300 beds: bigger isn't always better when it comes to continuing care

This spring, my Yukon NDP colleagues and I heard from hundreds of Yukoners about their priorities and concerns during our 17-stop Sustainable and Prosperous Communities Tour.

What we heard, loud and clear, was that Yukoners want their seniors and Elders to remain a part of their community for as long as possible.

Yet the Yukon Party government wants to build a 300-bed continuing care facility in Whitehorse. This $330-million decision will be the largest and most expensive capital works project in Yukon’s history.

As the Yukon NDP’s health critic, it is my responsibility to ensure health care decisions made by health minister Mike Nixon meet the needs of all Yukoners in the most effective, affordable, and sustainable manner.

As such, I have asked Mr. Nixon numerous questions in the legislature about his proposed $330-million 300-bed facility.

So far, Mr.
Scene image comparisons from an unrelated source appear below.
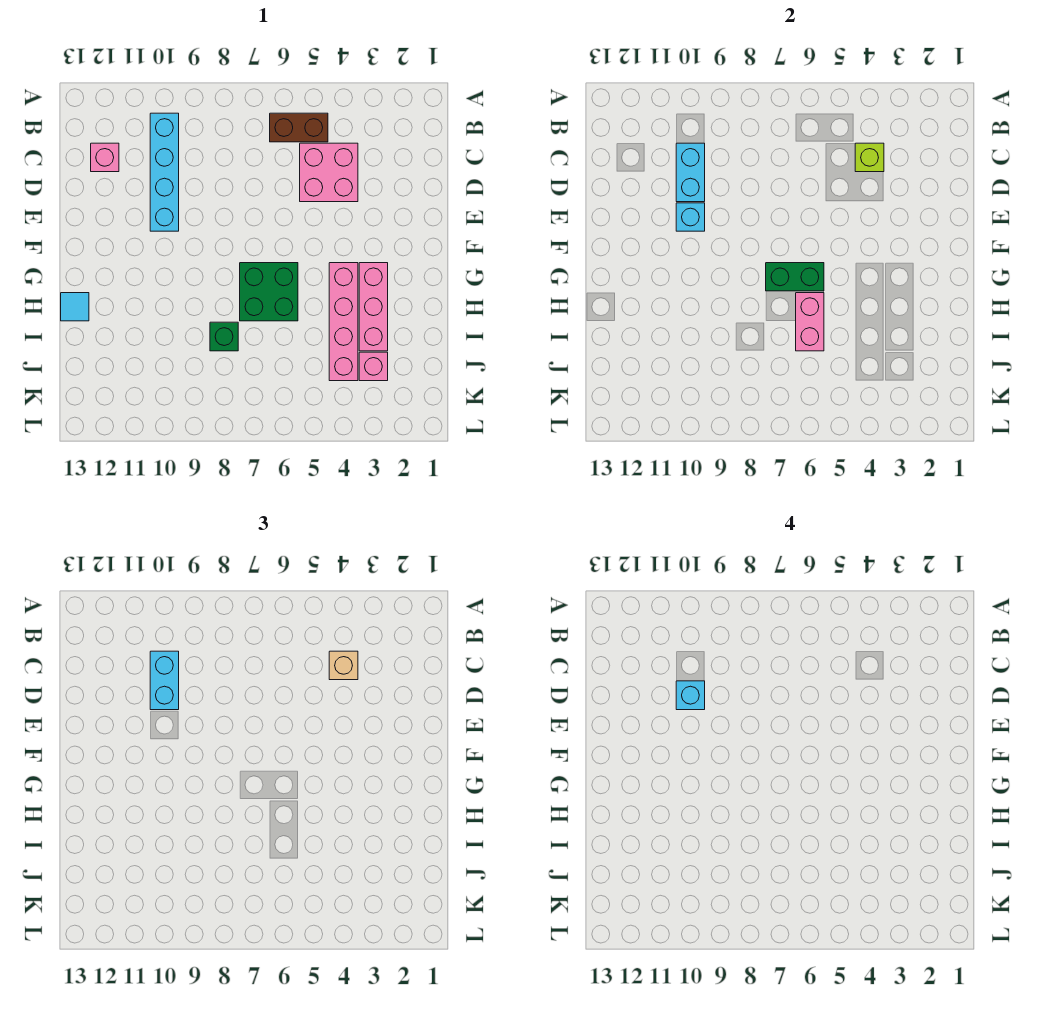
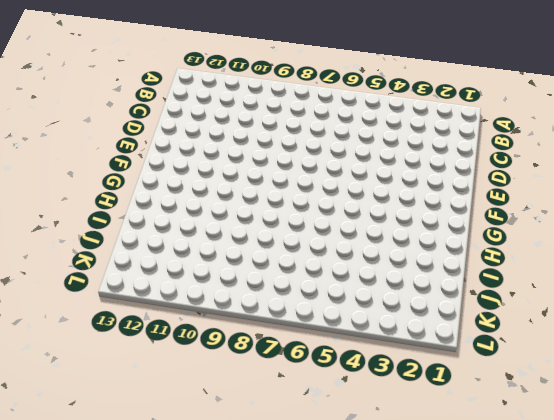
none -> brown brick B5:B6 level 1
none -> cyan brick B10:E10 level 1
none -> pink brick C4:D5 level 1

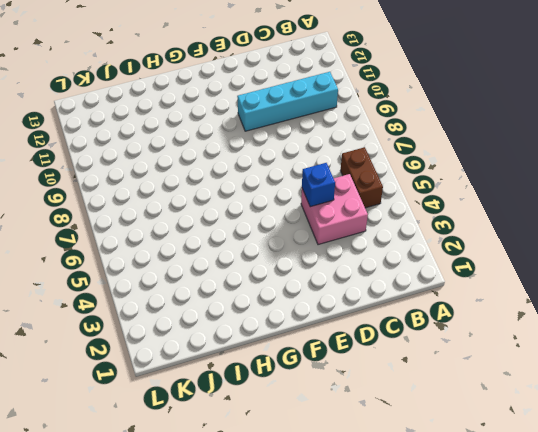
blue brick D5 level 2 -> none
none -> pink brick C12 level 1
none -> pink brick G3:I3 level 1
none -> pink brick G4:J4 level 1

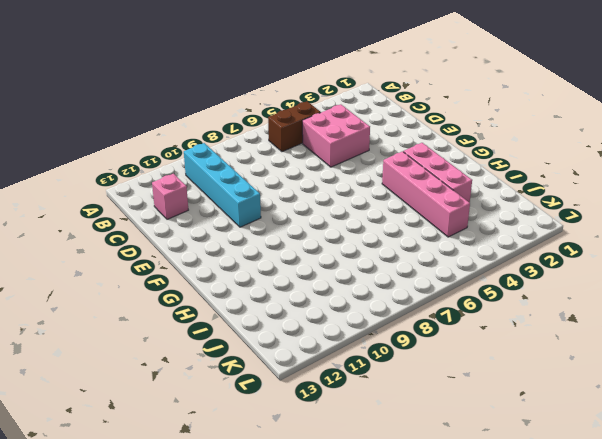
none -> green brick G6:H7 level 1
none -> cyan tile H13 level 1
none -> green brick I8 level 1

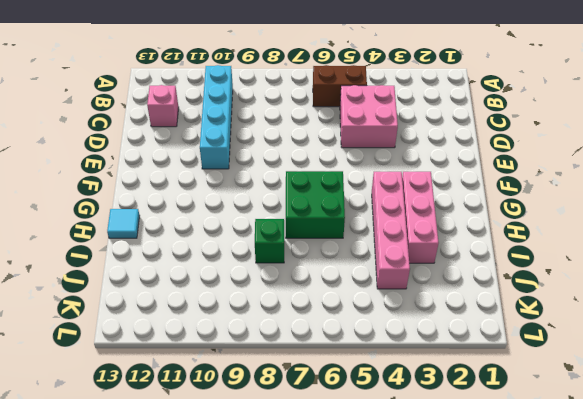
none -> pink brick J3 level 1
none -> lime brick C4 level 2
none -> cyan brick C10:D10 level 2

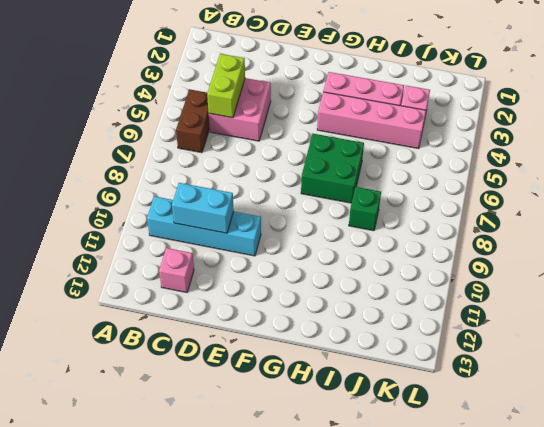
lime brick C4:C5 level 2 -> lime brick C4 level 2
none -> cyan tile H13 level 1
none -> cyan brick E10 level 2
none -> green brick G6:G7 level 2

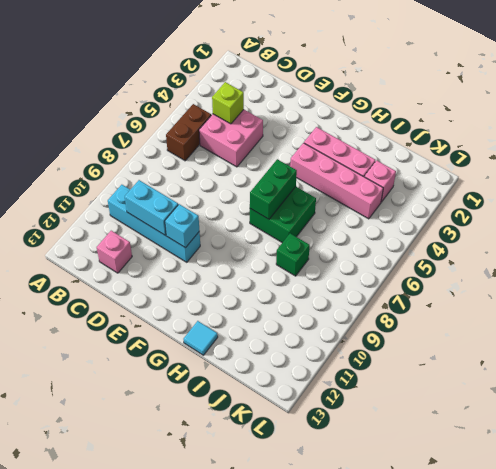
none -> pink brick H6:I6 level 2
none -> tan brick C4 level 3
none -> cyan brick C10:D10 level 3

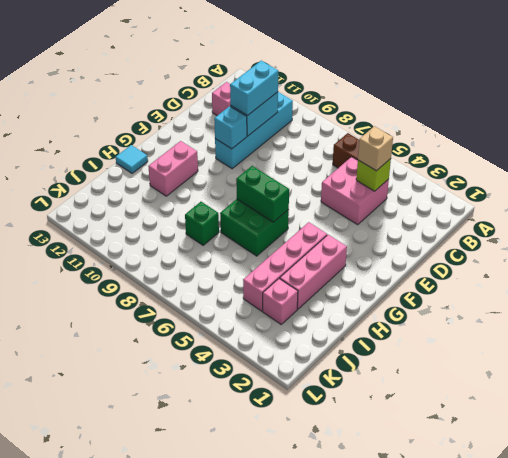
pink brick G11:H11 level 1 -> pink brick H6:I6 level 2
none -> cyan brick D10 level 4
Nixon has not been able to prove that the 300-bed continuing care facility is the most effective and affordable option to support the health and well-being of Yukon’s seniors and Elders.
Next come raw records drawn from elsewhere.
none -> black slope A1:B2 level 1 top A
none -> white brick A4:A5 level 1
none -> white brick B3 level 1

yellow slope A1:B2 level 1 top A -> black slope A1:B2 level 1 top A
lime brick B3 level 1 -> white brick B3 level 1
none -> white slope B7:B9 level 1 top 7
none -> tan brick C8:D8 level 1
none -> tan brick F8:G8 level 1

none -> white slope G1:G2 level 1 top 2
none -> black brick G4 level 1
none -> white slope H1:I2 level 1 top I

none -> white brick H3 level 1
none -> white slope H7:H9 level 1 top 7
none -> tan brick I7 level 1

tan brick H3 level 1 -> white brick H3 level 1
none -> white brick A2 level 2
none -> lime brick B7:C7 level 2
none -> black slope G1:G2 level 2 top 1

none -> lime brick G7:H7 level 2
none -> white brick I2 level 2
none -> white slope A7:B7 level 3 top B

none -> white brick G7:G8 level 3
Here’s what I did learn:  the Yukon Party government did not consult Yukon seniors, Elders, their families, or medical professionals across the territory before announcing their 300-bed facility.

I watched as Mr. Nixon tried to justify his “bigger is better” approach to health care using two needs assessments that were only written only after this 300-bed model was selected.
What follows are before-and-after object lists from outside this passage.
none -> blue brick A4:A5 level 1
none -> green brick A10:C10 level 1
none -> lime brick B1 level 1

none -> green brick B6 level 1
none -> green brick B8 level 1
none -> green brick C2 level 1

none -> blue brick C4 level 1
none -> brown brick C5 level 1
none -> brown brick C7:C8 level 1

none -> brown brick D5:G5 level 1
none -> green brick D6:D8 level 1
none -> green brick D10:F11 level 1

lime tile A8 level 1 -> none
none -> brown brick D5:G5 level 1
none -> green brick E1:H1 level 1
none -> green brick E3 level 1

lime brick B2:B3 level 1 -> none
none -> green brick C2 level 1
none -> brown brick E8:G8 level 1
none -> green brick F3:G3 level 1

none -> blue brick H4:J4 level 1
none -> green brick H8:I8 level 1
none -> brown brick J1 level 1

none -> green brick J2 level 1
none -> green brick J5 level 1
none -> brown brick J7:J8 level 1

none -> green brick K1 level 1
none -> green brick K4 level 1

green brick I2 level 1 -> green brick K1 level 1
And I listened to Mr. Nixon as he dodged the most basic question: whether or not other options to support our aging population were considered.

As a Yukoner, I am disturbed by the lack of transparency that surrounds the Yukon Party government’s decision to build such a costly facility.  

Canadian data shows long-term care facilities with 200 or more beds are proportionally more expensive to operate. And it’s not just the capital costs.

The estimated operation and maintenance costs will rob Yukon’s continuing care budget of its ability to focus on more effective and affordable supports, like home care, that keep people out of institutional care. Recently, the Canadian Medical Association reported that one day of home care costs nearly 60% less than a day spent in a long-term care facility.

It’s true that our population is aging and that some seniors have complex health needs.

But it is also true that the number of Yukon seniors being assisted by home care services is lower today than it was four years ago, and that we have the highest ratio of seniors age 65 and older living in long-term beds in all of Canada.

By working with our citizens and medical professionals we can find effective -- and affordable -- options to help Yukon seniors and Elders stay in their homes and in their communities. Doing so would reduce our high demand for long-term care beds.

I invite Mr. Nixon to look at the evidence and talk to Yukoners before continuing on with the first phase of the 300-bed facility.